• **EXERCISE BRIEF**: Switch "Instagram" to "Facebook" throughout the records below, keep every other line unchanged, and leave the pictures out.

• **DATA FOR THE TASK**:

+===+

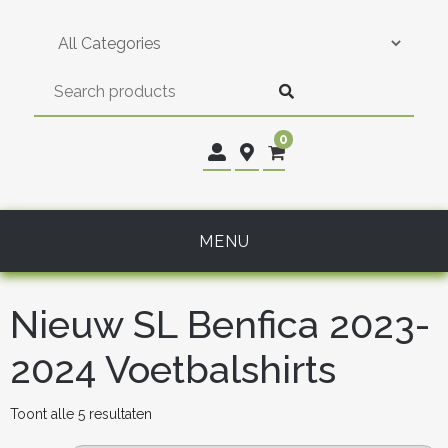
Skip
to
content
0
MENU
Nieuw SL Benfica 2023-
2024 Voetbalshirts
Gesorteerd
Toont alle 5 resultaten
op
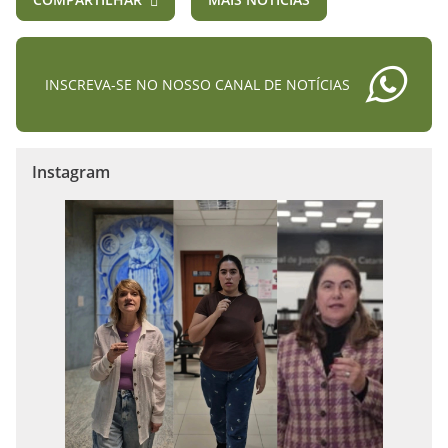
INSCREVA-SE NO NOSSO CANAL DE NOTÍCIAS
Instagram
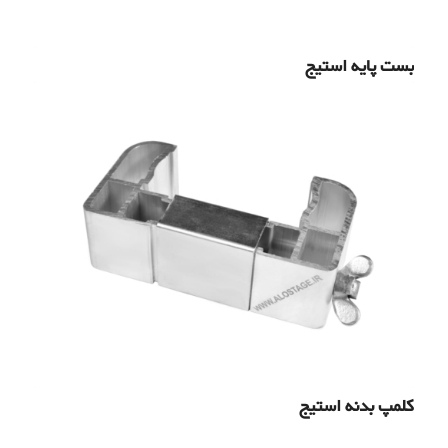
بست پایه استیج
کلمپ بدنه استیج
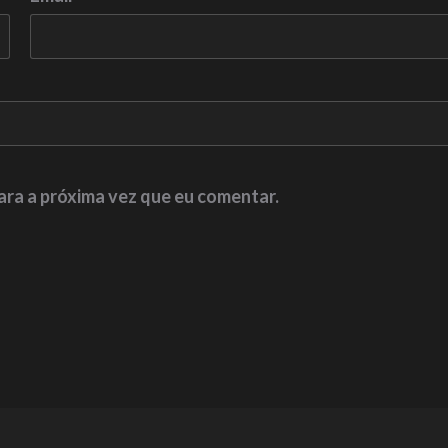
ara a próxima vez que eu comentar.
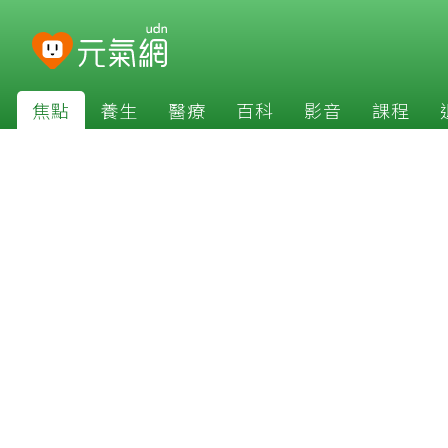
焦點
養生
醫療
百科
影音
課程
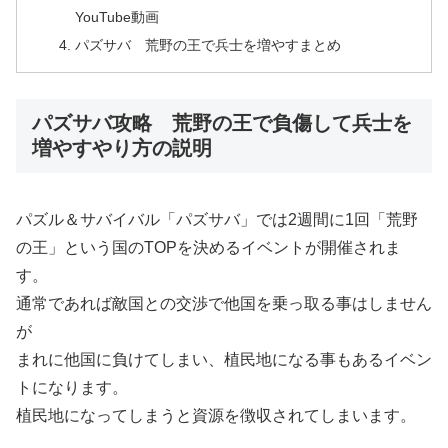
YouTube動画
パズサバ 荒野の王で兵士を増やすまとめ
パズサバ攻略 荒野の王で負傷して兵士を
増やすやり方の説明
パズル＆サバイバル「パズサバ」では2週間に1回「荒野
の王」という国のTOPを決めるイベントが開催されま
す。
通常であれば敵国との交渉で他国を乗っ取る事はしません
が
まれに他国に負けてしまい、植民地になる事もあるイベン
トになります。
植民地になってしまうと資源を徴収されてしまいます。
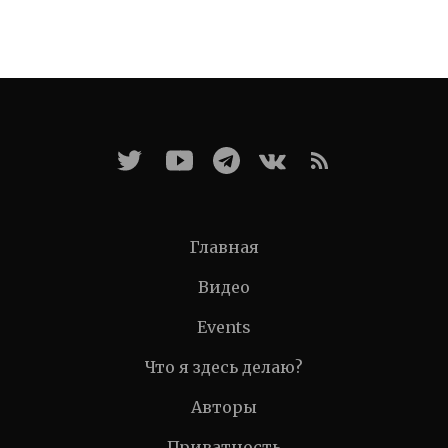
Главная
Видео
Events
Что я здесь делаю?
Авторы
Приватность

+===+

• **RESPONSE**:
Skip
to
content
0
MENU
Nieuw SL Benfica 2023-
2024 Voetbalshirts
Gesorteerd
Toont alle 5 resultaten
op
INSCREVA-SE NO NOSSO CANAL DE NOTÍCIAS
Facebook
بست پایه استیج
کلمپ بدنه استیج
ara a próxima vez que eu comentar.
焦點
養生
醫療
百科
影音
課程
YouTube動画
パズサバ 荒野の王で兵士を増やすまとめ
パズサバ攻略 荒野の王で負傷して兵士を
増やすやり方の説明
パズル＆サバイバル「パズサバ」では2週間に1回「荒野
の王」という国のTOPを決めるイベントが開催されま
す。
通常であれば敵国との交渉で他国を乗っ取る事はしません
が
まれに他国に負けてしまい、植民地になる事もあるイベン
トになります。
植民地になってしまうと資源を徴収されてしまいます。
Главная
Видео
Events
Что я здесь делаю?
Авторы
Приватность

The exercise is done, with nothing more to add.